The gardens look as nice as can be, everything blooming at once. I am quite pleased with the overall effect, and things have grown up to provide a great deal of privacy on a small city property. The landscape has “good bones.” Professional plans are a great tool, but the very best landscapes and gardens are those that have been carefully thought out, planted and tended over the years by an owner with a decent sense of esthetics. As we used to say at The New York Botanical Gardens, “the eye of the master is evident,” as it indeed it is in nature itself.
Friday, June 19, 2009
Friday, 8:00 AM. 66 degrees, wind W, calm. Fog obscures the channel but the sun is trying to burn through. The western sky is mostly clear. The barometer predicts rain, which we got .25” of last night. It is a quiet, fresh morning, with a hint of ozone in the air.

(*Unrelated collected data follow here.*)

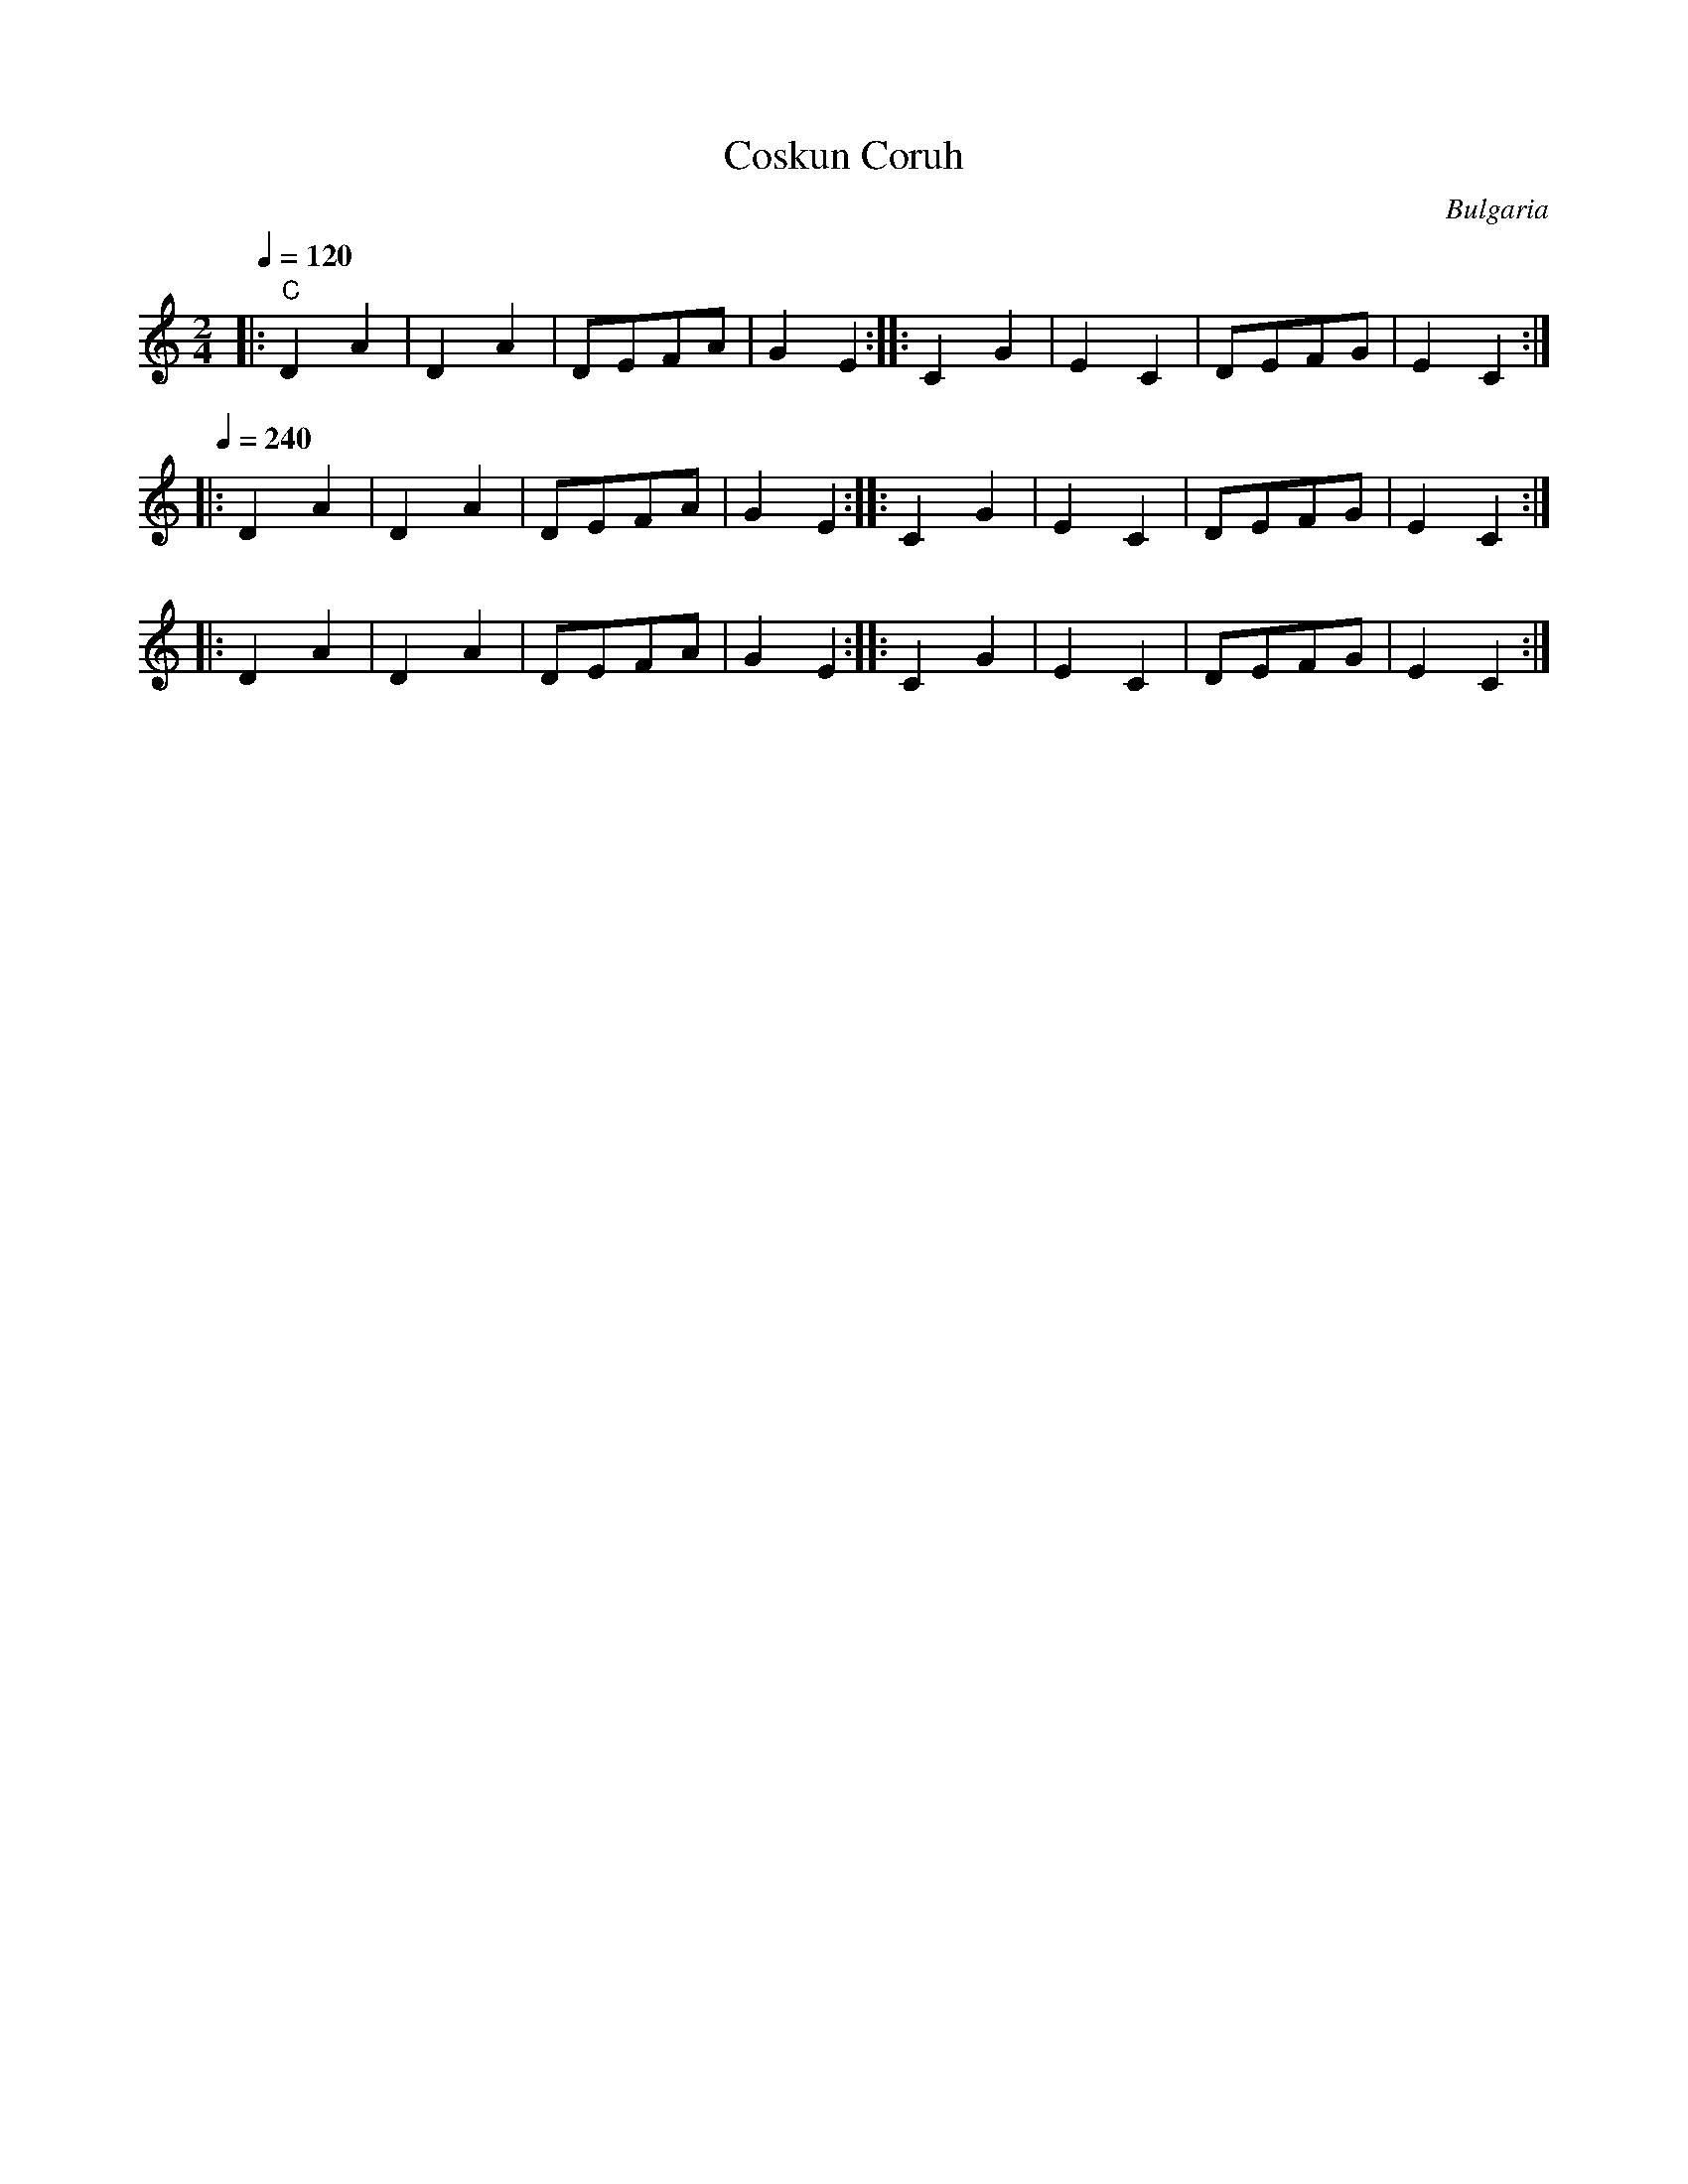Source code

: X: 108
T: Coskun Coruh
O: Bulgaria
F: http://www.youtube.com/watch?v=5QR3xbGA1Fw
F: http://www.youtube.com/watch?v=8zmU-NF9frE
M: 2/4
L: 1/8
Q:1/4=120
K: C
%%MIDI gchord f2z2
|:"C" D2 A2|D2 A2|DEFA|G2 E2 :|\
|:C2 G2    |E2 C2|DEFG|E2 C2 :|
Q:1/4=240
|:D2 A2    |D2 A2|DEFA|G2 E2 :|\
|:C2 G2    |E2 C2|DEFG|E2 C2 :|
|:D2 A2    |D2 A2|DEFA|G2 E2 :|\
|:C2 G2    |E2 C2|DEFG|E2 C2 :|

The puffy azure blue flower is meadow rue, Thalictrum dioica, a less-common wild plant of meadows and woods. It is an exceptionally pretty thing.
Thursday, June 18, 2009
Thursday, 8:00 AM. 66 degrees, wind W, calm. The channel is calm. The sky is quite hazy and the barometer predicts rain.
Andy and Judy had a camp cookout last evening, a fish boil (whole whitefish, heads and all, potatoes, whole onions, all boiled, served with lots of melted butter). There were eight adults and three small children plus the two dogs. The usual suspects were there, plus neighbors whose daughter and kids are visiting from Alaska. She married a young Saudi man who had also attended the U of A, so the children are Saudi-American. He had to stay at home working. It is an unbelievably cosmopolitan world we live in, and events and cultures around the world touch our lives now, no mater where we live in America. We all had a fine time, and the children were a delight.
The ‘Paul’s Scarlet’ English hawthorn in Triangle Park is blooming beautifully, and the red buckeyes we planted last spring on Sixth Street are as well. How much poorer our lives would be if we only accepted the familiar, and did not welcome the exotic.